- **Records provided**
★ ★ ★ ★ ★

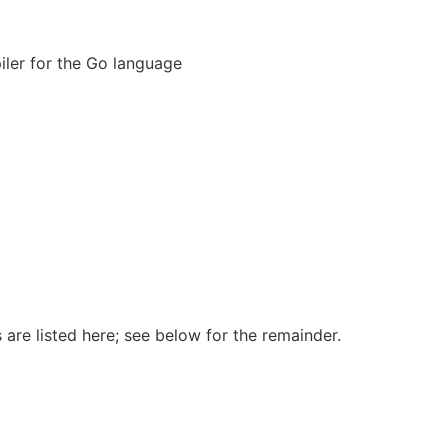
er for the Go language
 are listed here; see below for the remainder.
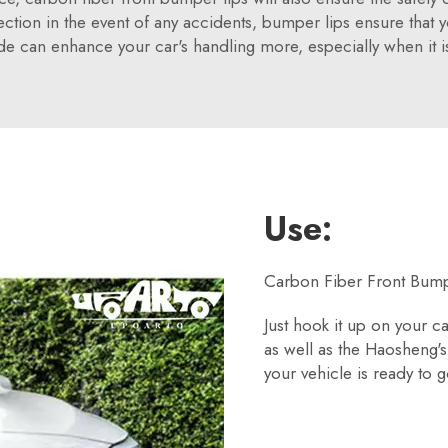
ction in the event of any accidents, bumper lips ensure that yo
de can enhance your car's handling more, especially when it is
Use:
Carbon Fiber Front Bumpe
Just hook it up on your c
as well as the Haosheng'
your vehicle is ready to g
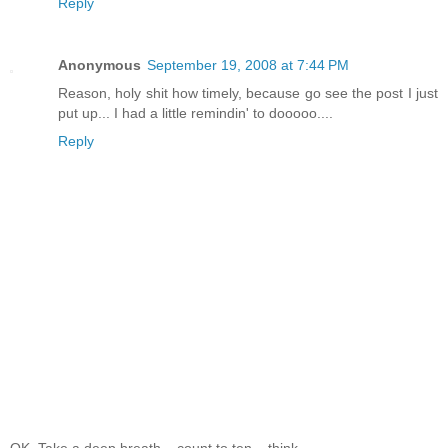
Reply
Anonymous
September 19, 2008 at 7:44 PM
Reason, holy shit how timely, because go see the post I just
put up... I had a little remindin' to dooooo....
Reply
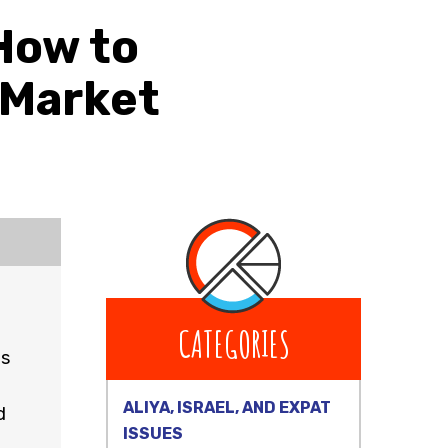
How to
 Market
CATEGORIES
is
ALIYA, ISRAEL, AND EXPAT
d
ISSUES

★ ★ ★ ★ ★

- **Instructions for the task**
Reproduce the lines from the one with "Reason, holy shit" through the end of the data, keeping both end lines, adding nothing, and dropping any pictures.

- **Output of the exercise**
Reason, holy shit how timely, because go see the post I just
put up... I had a little remindin' to dooooo....
Reply
How to
 Market
CATEGORIES
is
ALIYA, ISRAEL, AND EXPAT
d
ISSUES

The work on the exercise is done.